Section 2.3 – Although the survey was a short component to this broader program, it would be important to ensure that reporting of methods are consistent with standards. Look into the EQUATOR guidelines on survey reporting.

Lines 176-183 – this is not necessary, and its removal would shorten the manuscript appropriately. The authors have guided the reader to the appropriate reference and have included the survey as a supplemental file, so this can be removed.

I do not understand the new line at the end of the statistical methods. The sentence prior indicates how the survey results are reported (descriptively). If the authors mean to indicate that the survey results represent staff perceptions at the end of all three eras, this should be stated in the survey methods.

Results:

The authors removed Table 2, which I would have tended to keep, and instead removed the extra wording. Your reader is more likely to look at a table than to read text.

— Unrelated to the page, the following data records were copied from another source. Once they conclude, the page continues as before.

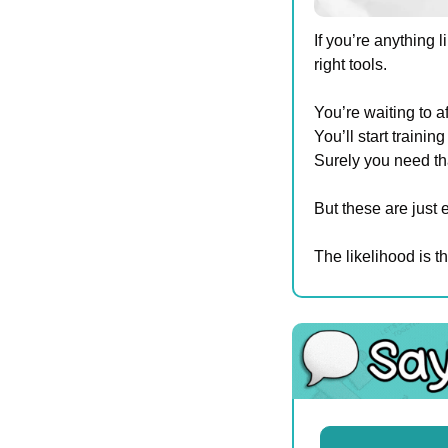
If you’re anything
right tools.
You’re waiting to a
You’ll start traini
Surely you need th
But these are just 
The likelihood is t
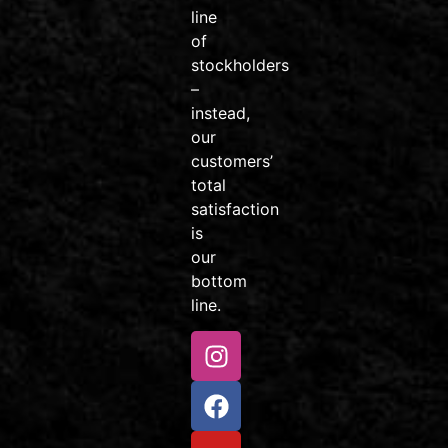
#AvonColorado
line
#friendsdontletfriendsridejunk
of
Video
stockholders
–
View on Facebook
·
Share
instead,
our
customers’
Venture
total
Sports
Colorado
satisfaction
2 weeks
is
ago
our
Little
bottom
rippers, this
line.
one’s for
you!
Our Kids
MTB
Package is
perfect for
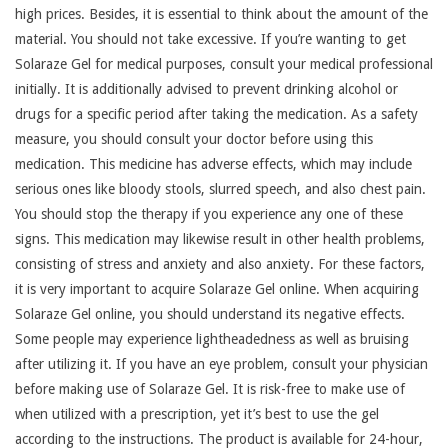
high prices. Besides, it is essential to think about the amount of the
material. You should not take excessive. If you’re wanting to get
Solaraze Gel for medical purposes, consult your medical professional
initially. It is additionally advised to prevent drinking alcohol or
drugs for a specific period after taking the medication. As a safety
measure, you should consult your doctor before using this
medication. This medicine has adverse effects, which may include
serious ones like bloody stools, slurred speech, and also chest pain.
You should stop the therapy if you experience any one of these
signs. This medication may likewise result in other health problems,
consisting of stress and anxiety and also anxiety. For these factors,
it is very important to acquire Solaraze Gel online. When acquiring
Solaraze Gel online, you should understand its negative effects.
Some people may experience lightheadedness as well as bruising
after utilizing it. If you have an eye problem, consult your physician
before making use of Solaraze Gel. It is risk-free to make use of
when utilized with a prescription, yet it’s best to use the gel
according to the instructions. The product is available for 24-hour,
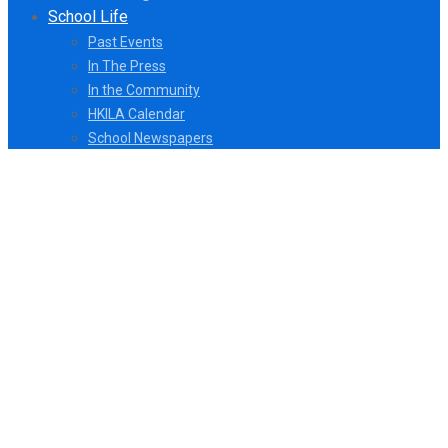
School Life
Past Events
In The Press
In the Community
HKILA Calendar
School Newspapers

At line 240 the authors have added important information. The description of using multiple measures from each participant needs to go into methods. I do wonder whether this data, along with the demographic info, would be better in a table – one column for each era, a row for number of participants, row for number of measures, row for mean (SD) age, row for sex.

Table numbers need updated for changes to the manuscript.

Figure at lines 292 – 294 has only 1 description, but it looks like there are 2 pre-post comparisons.

Lines 300-310 seem to replicate what is in the figure and should be removed. Comment on the significance and importance can go into the discussion.

Author Response

Dear Reviewer,

Thank you for your very thoughtful suggestions.  We have incorporated these.  Your review and time spent on this manuscript/process has strengthened the manuscript significantly while really allowing us to share our work in this field.

Attached is our response along with a new version of our manuscript.  This includes a tracked copy and Clean copy of the manuscript.